• Vol. 42 No. 4, 200–202
  • 15 April 2013

The Mental Capacity Act: Implications for Patients and Doctors Faced with Difficult Choices



The Mental Capacity Act (MCA) came into effect in March 2010 but the impact of this ground-breaking legislation on the doctor-patient relationship has not yet been studied in Singapore. It is evident that communication between healthcare professionals, patients and their loved ones has never been so critical. Translating this into practice, healthcare professionals must identify the decision-maker to obtain consent from the correct person. Consent for healthcare and treatment must be obtained from the patient with capacity or the patient’s legally appointed proxy decision-maker under a Lasting Power of Attorney (LPA) where the patient lacks capacity. However, the doctor is the decision-maker for patients lacking capacity in matters of life-sustaining treatment or treatment to prevent a serious deterioration of the patient’s health. All decisions made on behalf of persons lacking capacity must be made in their best interests. Capacity assessments must be properly conducted and if a patient has the capacity to make the decision then healthcare professionals must take practicable steps to help them make a decision.

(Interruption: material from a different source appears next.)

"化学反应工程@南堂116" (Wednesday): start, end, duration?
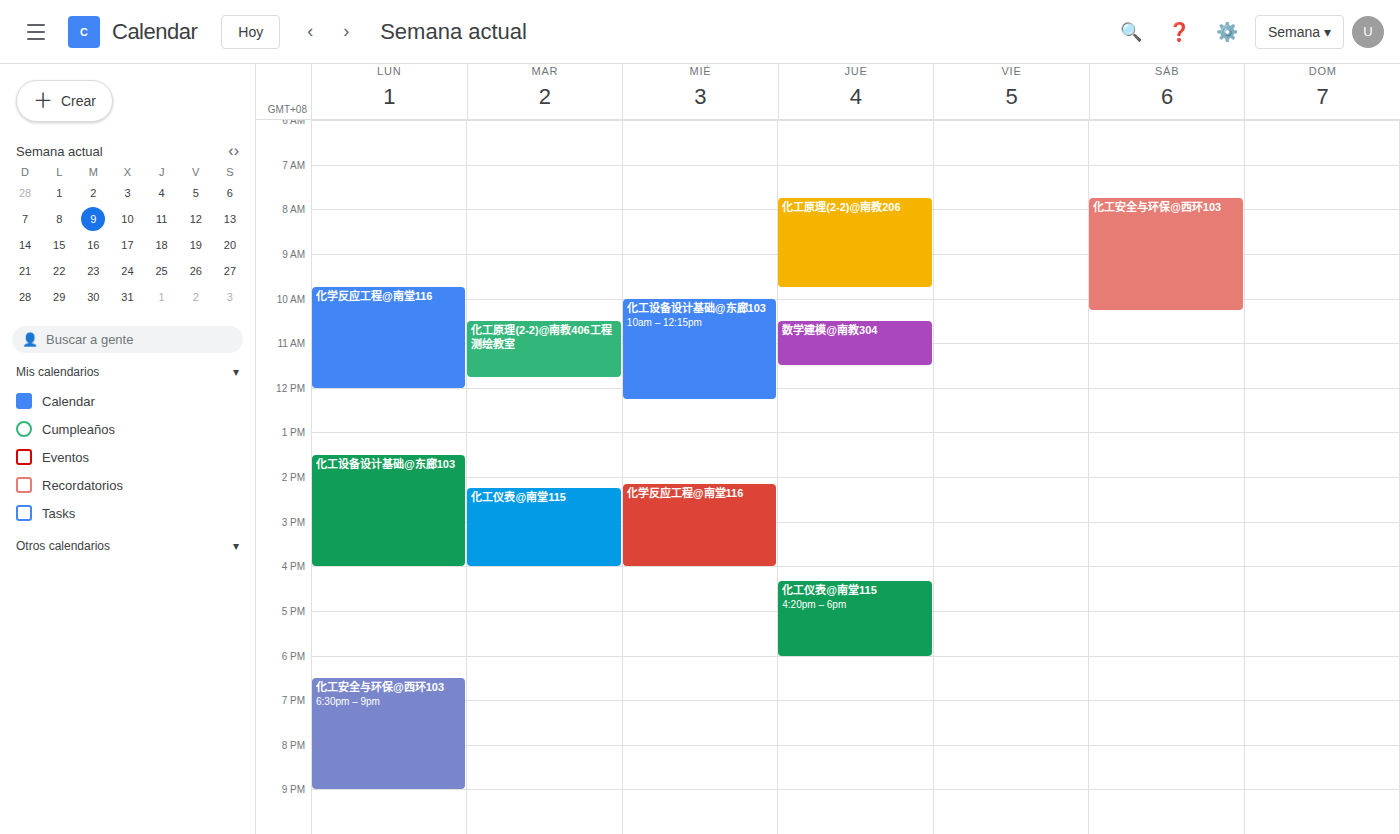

The way doctors engage with patients who may lack capacity, family members and others connected with the patient’s care must be modified in light of the recent enactment of the Mental Capacity Act (MCA). It is a common misconception that the patient’s relatives have the right to make decisions on behalf of the patient who may lack mental capacity. They have no such legal right. However, as a matter of good practice and common sense, doctors should involve the patient’s relatives in the treatment decision-making process if the patient is agreeable. Furthermore, if the patient has lost the capacity to make treatment decisions, the patient’s relatives should be consulted as part of the best interests decision-making process under the MCA.